[Task statement] Below are entries; count the lines among them that contain the word "VSIN", and give only the count.

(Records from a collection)
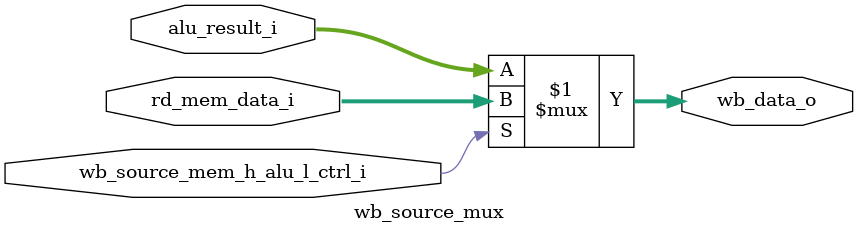
<source format=sv>
module wb_source_mux #(
    parameter DATA_WIDTH = 32
) (
    input wire [DATA_WIDTH-1:0] rd_mem_data_i,
    input wire [DATA_WIDTH-1:0] alu_result_i,
    input wire wb_source_mem_h_alu_l_ctrl_i,
    output wire [DATA_WIDTH-1:0] wb_data_o
);

assign wb_data_o = wb_source_mem_h_alu_l_ctrl_i ? rd_mem_data_i : alu_result_i;

endmodule
</source>
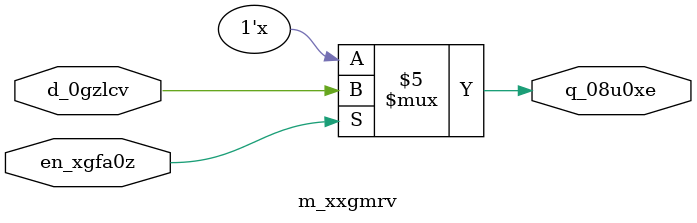
<source format=v>
module m_xxgmrv(input en_xgfa0z, input d_0gzlcv, output reg q_08u0xe);
  wire w_a5c9kp;
  assign w_a5c9kp = a_03bk8l ^ b_1wj5pr;
  // harmless mux
  assign y_r9z5e4 = a_03bk8l ? w_a5c9kp : b_1wj5pr;
  always @(*) begin
    if (en_xgfa0z) q_08u0xe = d_0gzlcv;
  end
endmodule

</source>
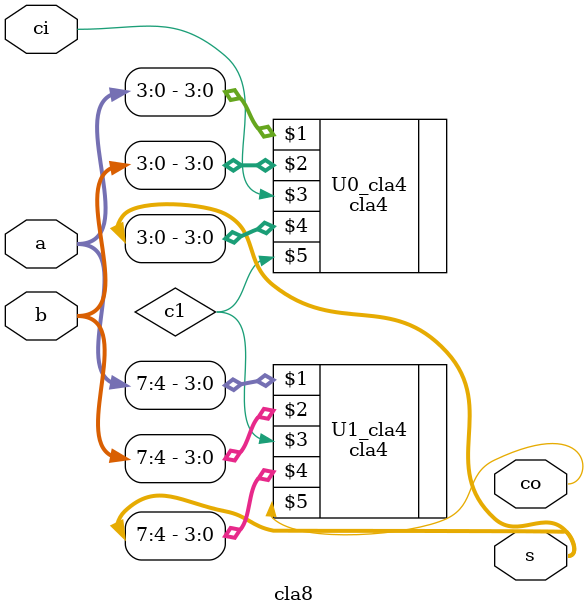
<source format=v>
module cla8(a,b,ci,s,co); //8-bits CLA
	input	 [7:0] a,b;
	input 		 ci;
	output [7:0] s;
	output 		 co;
	
	wire 			 c1;
	
	//instance cla4 & struct 8-bits CLA
	cla4 U0_cla4(a[3:0], b[3:0], ci, s[3:0], c1);
	cla4 U1_cla4(a[7:4], b[7:4], c1, s[7:4], co);
endmodule 
</source>
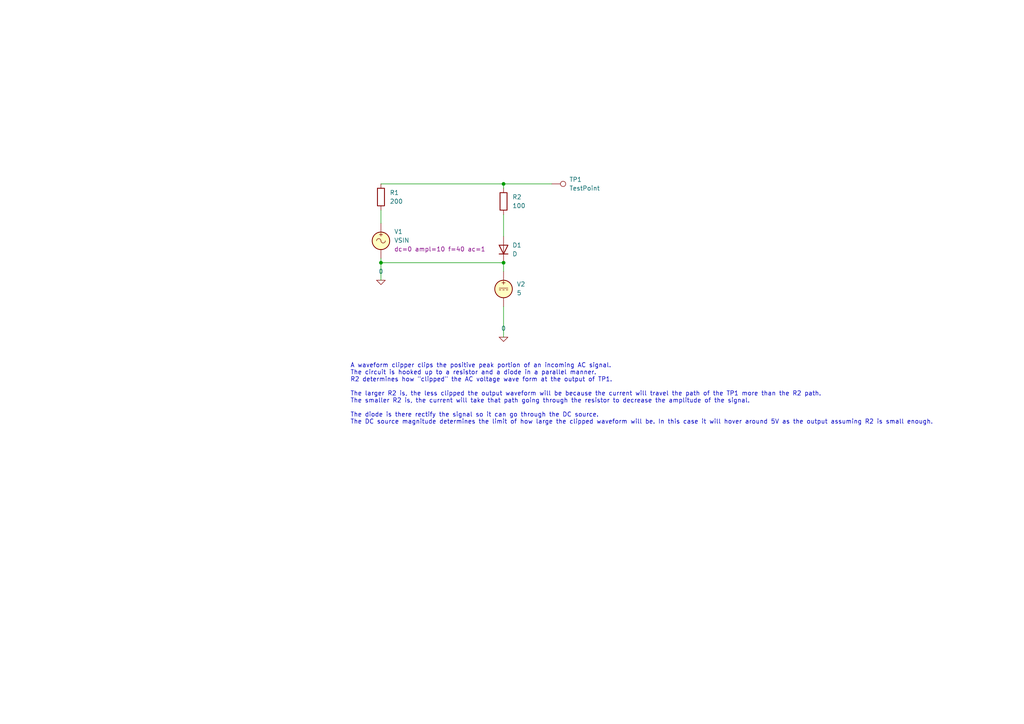
<source format=kicad_sch>
(kicad_sch (version 20230121) (generator eeschema)

  (uuid ec8df286-64f6-4ef8-ad62-13515d40aa4e)

  (paper "A4")

  

  (junction (at 146.05 76.2) (diameter 0) (color 0 0 0 0)
    (uuid 47f3655d-1159-42c8-9921-efdb7354c380)
  )
  (junction (at 110.49 76.2) (diameter 0) (color 0 0 0 0)
    (uuid 71633127-1878-4b57-b337-44ddfbfff495)
  )
  (junction (at 146.05 53.34) (diameter 0) (color 0 0 0 0)
    (uuid 7f90b842-6cfe-40be-8d84-a1a57648d3d2)
  )

  (wire (pts (xy 110.49 76.2) (xy 110.49 74.93))
    (stroke (width 0) (type default))
    (uuid 0ce84b8b-6576-4859-9a8f-971bb1b33cc4)
  )
  (wire (pts (xy 146.05 53.34) (xy 146.05 54.61))
    (stroke (width 0) (type default))
    (uuid 11f08ab4-72e2-4a81-8142-526cdb44c6c7)
  )
  (wire (pts (xy 146.05 53.34) (xy 160.02 53.34))
    (stroke (width 0) (type default))
    (uuid 2683857a-d8d8-41ed-8c83-f30017e05e46)
  )
  (wire (pts (xy 110.49 53.34) (xy 146.05 53.34))
    (stroke (width 0) (type default))
    (uuid 3321d2e2-3805-467e-8b95-50a22311b0c7)
  )
  (wire (pts (xy 146.05 62.23) (xy 146.05 68.58))
    (stroke (width 0) (type default))
    (uuid 7e6ad81d-a985-48d4-9ce8-735d6a612997)
  )
  (wire (pts (xy 146.05 76.2) (xy 110.49 76.2))
    (stroke (width 0) (type default))
    (uuid 8133216f-9388-4c2d-b8fb-02c463742728)
  )
  (wire (pts (xy 146.05 88.9) (xy 146.05 97.79))
    (stroke (width 0) (type default))
    (uuid acdddb14-5f79-489d-9832-8b38e305234a)
  )
  (wire (pts (xy 110.49 76.2) (xy 110.49 81.28))
    (stroke (width 0) (type default))
    (uuid c489a318-049f-4bf1-a5fa-deef5ac5d779)
  )
  (wire (pts (xy 146.05 76.2) (xy 146.05 78.74))
    (stroke (width 0) (type default))
    (uuid ede0e798-0e50-4137-a2a2-ee812a3fe573)
  )
  (wire (pts (xy 110.49 60.96) (xy 110.49 64.77))
    (stroke (width 0) (type default))
    (uuid f4fff372-fa99-41a4-9518-de7ef8947b99)
  )

  (text "A waveform clipper clips the positive peak portion of an incoming AC signal.\nThe circuit is hooked up to a resistor and a diode in a parallel manner.\nR2 determines how \"clipped\" the AC voltage wave form at the output of TP1.\n\nThe larger R2 is, the less clipped the output waveform will be because the current will travel the path of the TP1 more than the R2 path.\nThe smaller R2 is, the current will take that path going through the resistor to decrease the amplitude of the signal.\n\nThe diode is there rectify the signal so it can go through the DC source.\nThe DC source magnitude determines the limit of how large the clipped waveform will be. In this case it will hover around 5V as the output assuming R2 is small enough.\n"
    (at 101.6 123.19 0)
    (effects (font (size 1.27 1.27)) (justify left bottom))
    (uuid 5ae9b719-92f0-4283-bf2e-8e986f763550)
  )

  (symbol (lib_id "Connector:TestPoint") (at 160.02 53.34 270) (unit 1)
    (in_bom yes) (on_board yes) (dnp no) (fields_autoplaced)
    (uuid 014d4edf-5506-4f59-ae15-a1b12b6a6599)
    (property "Reference" "TP1" (at 165.1 52.07 90)
      (effects (font (size 1.27 1.27)) (justify left))
    )
    (property "Value" "TestPoint" (at 165.1 54.61 90)
      (effects (font (size 1.27 1.27)) (justify left))
    )
    (property "Footprint" "" (at 160.02 58.42 0)
      (effects (font (size 1.27 1.27)) hide)
    )
    (property "Datasheet" "~" (at 160.02 58.42 0)
      (effects (font (size 1.27 1.27)) hide)
    )
    (pin "1" (uuid 3e9960f5-dd1c-4ccc-925b-e3fe9199cb46))
    (instances
      (project "waveform_clipper"
        (path "/ec8df286-64f6-4ef8-ad62-13515d40aa4e"
          (reference "TP1") (unit 1)
        )
      )
    )
  )

  (symbol (lib_id "Simulation_SPICE:VSIN") (at 110.49 69.85 0) (unit 1)
    (in_bom yes) (on_board yes) (dnp no) (fields_autoplaced)
    (uuid 2f2cee8f-d4ec-4940-914a-e8c717768bbc)
    (property "Reference" "V1" (at 114.3 67.1802 0)
      (effects (font (size 1.27 1.27)) (justify left))
    )
    (property "Value" "VSIN" (at 114.3 69.7202 0)
      (effects (font (size 1.27 1.27)) (justify left))
    )
    (property "Footprint" "" (at 110.49 69.85 0)
      (effects (font (size 1.27 1.27)) hide)
    )
    (property "Datasheet" "~" (at 110.49 69.85 0)
      (effects (font (size 1.27 1.27)) hide)
    )
    (property "Sim.Pins" "1=+ 2=-" (at 110.49 69.85 0)
      (effects (font (size 1.27 1.27)) hide)
    )
    (property "Sim.Params" "dc=0 ampl=10 f=40 ac=1" (at 114.3 72.2602 0)
      (effects (font (size 1.27 1.27)) (justify left))
    )
    (property "Sim.Type" "SIN" (at 110.49 69.85 0)
      (effects (font (size 1.27 1.27)) hide)
    )
    (property "Sim.Device" "V" (at 110.49 69.85 0)
      (effects (font (size 1.27 1.27)) (justify left) hide)
    )
    (pin "1" (uuid 1ab1bfed-b8c8-49e2-b63c-956fc5bff592))
    (pin "2" (uuid a887a64c-bfa9-42bd-851f-6d36f6cffc3a))
    (instances
      (project "waveform_clipper"
        (path "/ec8df286-64f6-4ef8-ad62-13515d40aa4e"
          (reference "V1") (unit 1)
        )
      )
    )
  )

  (symbol (lib_id "Device:D") (at 146.05 72.39 90) (unit 1)
    (in_bom yes) (on_board yes) (dnp no) (fields_autoplaced)
    (uuid 3042d1aa-4b04-4cb6-867c-eb1b1fee5e13)
    (property "Reference" "D1" (at 148.59 71.12 90)
      (effects (font (size 1.27 1.27)) (justify right))
    )
    (property "Value" "D" (at 148.59 73.66 90)
      (effects (font (size 1.27 1.27)) (justify right))
    )
    (property "Footprint" "" (at 146.05 72.39 0)
      (effects (font (size 1.27 1.27)) hide)
    )
    (property "Datasheet" "~" (at 146.05 72.39 0)
      (effects (font (size 1.27 1.27)) hide)
    )
    (property "Sim.Device" "D" (at 146.05 72.39 0)
      (effects (font (size 1.27 1.27)) hide)
    )
    (property "Sim.Pins" "1=K 2=A" (at 146.05 72.39 0)
      (effects (font (size 1.27 1.27)) hide)
    )
    (pin "1" (uuid a24142b2-d04c-4896-99e7-d648c4391d01))
    (pin "2" (uuid 6bc282e7-b364-467f-9b85-f5bf2dd0de1b))
    (instances
      (project "waveform_clipper"
        (path "/ec8df286-64f6-4ef8-ad62-13515d40aa4e"
          (reference "D1") (unit 1)
        )
      )
    )
  )

  (symbol (lib_id "Simulation_SPICE:VDC") (at 146.05 83.82 0) (unit 1)
    (in_bom yes) (on_board yes) (dnp no) (fields_autoplaced)
    (uuid 49117170-3b77-402c-af9d-c45d6bc63e4e)
    (property "Reference" "V2" (at 149.86 82.4202 0)
      (effects (font (size 1.27 1.27)) (justify left))
    )
    (property "Value" "5" (at 149.86 84.9602 0)
      (effects (font (size 1.27 1.27)) (justify left))
    )
    (property "Footprint" "" (at 146.05 83.82 0)
      (effects (font (size 1.27 1.27)) hide)
    )
    (property "Datasheet" "~" (at 146.05 83.82 0)
      (effects (font (size 1.27 1.27)) hide)
    )
    (property "Sim.Pins" "1=+ 2=-" (at 146.05 83.82 0)
      (effects (font (size 1.27 1.27)) hide)
    )
    (property "Sim.Type" "DC" (at 146.05 83.82 0)
      (effects (font (size 1.27 1.27)) hide)
    )
    (property "Sim.Device" "V" (at 146.05 83.82 0)
      (effects (font (size 1.27 1.27)) (justify left) hide)
    )
    (pin "1" (uuid 384c63aa-1cd3-453e-9f03-86a89f4e618a))
    (pin "2" (uuid aa43b038-3e5b-4cc4-8c3c-f49d616b9fec))
    (instances
      (project "waveform_clipper"
        (path "/ec8df286-64f6-4ef8-ad62-13515d40aa4e"
          (reference "V2") (unit 1)
        )
      )
    )
  )

  (symbol (lib_id "Device:R") (at 146.05 58.42 0) (unit 1)
    (in_bom yes) (on_board yes) (dnp no) (fields_autoplaced)
    (uuid 4f3707be-45f4-4b93-93a7-297c94e08261)
    (property "Reference" "R2" (at 148.59 57.15 0)
      (effects (font (size 1.27 1.27)) (justify left))
    )
    (property "Value" "100" (at 148.59 59.69 0)
      (effects (font (size 1.27 1.27)) (justify left))
    )
    (property "Footprint" "" (at 144.272 58.42 90)
      (effects (font (size 1.27 1.27)) hide)
    )
    (property "Datasheet" "~" (at 146.05 58.42 0)
      (effects (font (size 1.27 1.27)) hide)
    )
    (pin "1" (uuid 21293acf-e7d1-4fb0-8913-bcb6bf814c6e))
    (pin "2" (uuid 4d2b2840-6526-47c0-965a-0483a4f92d7a))
    (instances
      (project "waveform_clipper"
        (path "/ec8df286-64f6-4ef8-ad62-13515d40aa4e"
          (reference "R2") (unit 1)
        )
      )
    )
  )

  (symbol (lib_id "Simulation_SPICE:0") (at 146.05 97.79 0) (unit 1)
    (in_bom yes) (on_board yes) (dnp no) (fields_autoplaced)
    (uuid 79abb73a-e766-4a47-a0d9-2e5e47955baa)
    (property "Reference" "#GND02" (at 146.05 100.33 0)
      (effects (font (size 1.27 1.27)) hide)
    )
    (property "Value" "0" (at 146.05 95.25 0)
      (effects (font (size 1.27 1.27)))
    )
    (property "Footprint" "" (at 146.05 97.79 0)
      (effects (font (size 1.27 1.27)) hide)
    )
    (property "Datasheet" "~" (at 146.05 97.79 0)
      (effects (font (size 1.27 1.27)) hide)
    )
    (pin "1" (uuid d8136f49-25c3-495f-b433-8aee6df80624))
    (instances
      (project "waveform_clipper"
        (path "/ec8df286-64f6-4ef8-ad62-13515d40aa4e"
          (reference "#GND02") (unit 1)
        )
      )
    )
  )

  (symbol (lib_id "Device:R") (at 110.49 57.15 0) (unit 1)
    (in_bom yes) (on_board yes) (dnp no) (fields_autoplaced)
    (uuid c6edb4b1-4f13-4752-b868-162b838a4006)
    (property "Reference" "R1" (at 113.03 55.88 0)
      (effects (font (size 1.27 1.27)) (justify left))
    )
    (property "Value" "200" (at 113.03 58.42 0)
      (effects (font (size 1.27 1.27)) (justify left))
    )
    (property "Footprint" "" (at 108.712 57.15 90)
      (effects (font (size 1.27 1.27)) hide)
    )
    (property "Datasheet" "~" (at 110.49 57.15 0)
      (effects (font (size 1.27 1.27)) hide)
    )
    (pin "1" (uuid aefa8bce-6a3c-4de1-8214-9852ce7f573e))
    (pin "2" (uuid 991f1647-837d-40dd-b006-b00e9a01694e))
    (instances
      (project "waveform_clipper"
        (path "/ec8df286-64f6-4ef8-ad62-13515d40aa4e"
          (reference "R1") (unit 1)
        )
      )
    )
  )

  (symbol (lib_id "Simulation_SPICE:0") (at 110.49 81.28 0) (unit 1)
    (in_bom yes) (on_board yes) (dnp no) (fields_autoplaced)
    (uuid d85a55bc-2599-4953-81c0-a00a25e59164)
    (property "Reference" "#GND01" (at 110.49 83.82 0)
      (effects (font (size 1.27 1.27)) hide)
    )
    (property "Value" "0" (at 110.49 78.74 0)
      (effects (font (size 1.27 1.27)))
    )
    (property "Footprint" "" (at 110.49 81.28 0)
      (effects (font (size 1.27 1.27)) hide)
    )
    (property "Datasheet" "~" (at 110.49 81.28 0)
      (effects (font (size 1.27 1.27)) hide)
    )
    (pin "1" (uuid 11ebc30e-f2b1-4617-9e4f-19ae426e5630))
    (instances
      (project "waveform_clipper"
        (path "/ec8df286-64f6-4ef8-ad62-13515d40aa4e"
          (reference "#GND01") (unit 1)
        )
      )
    )
  )

  (sheet_instances
    (path "/" (page "1"))
  )
)

</source>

[The completed task] 2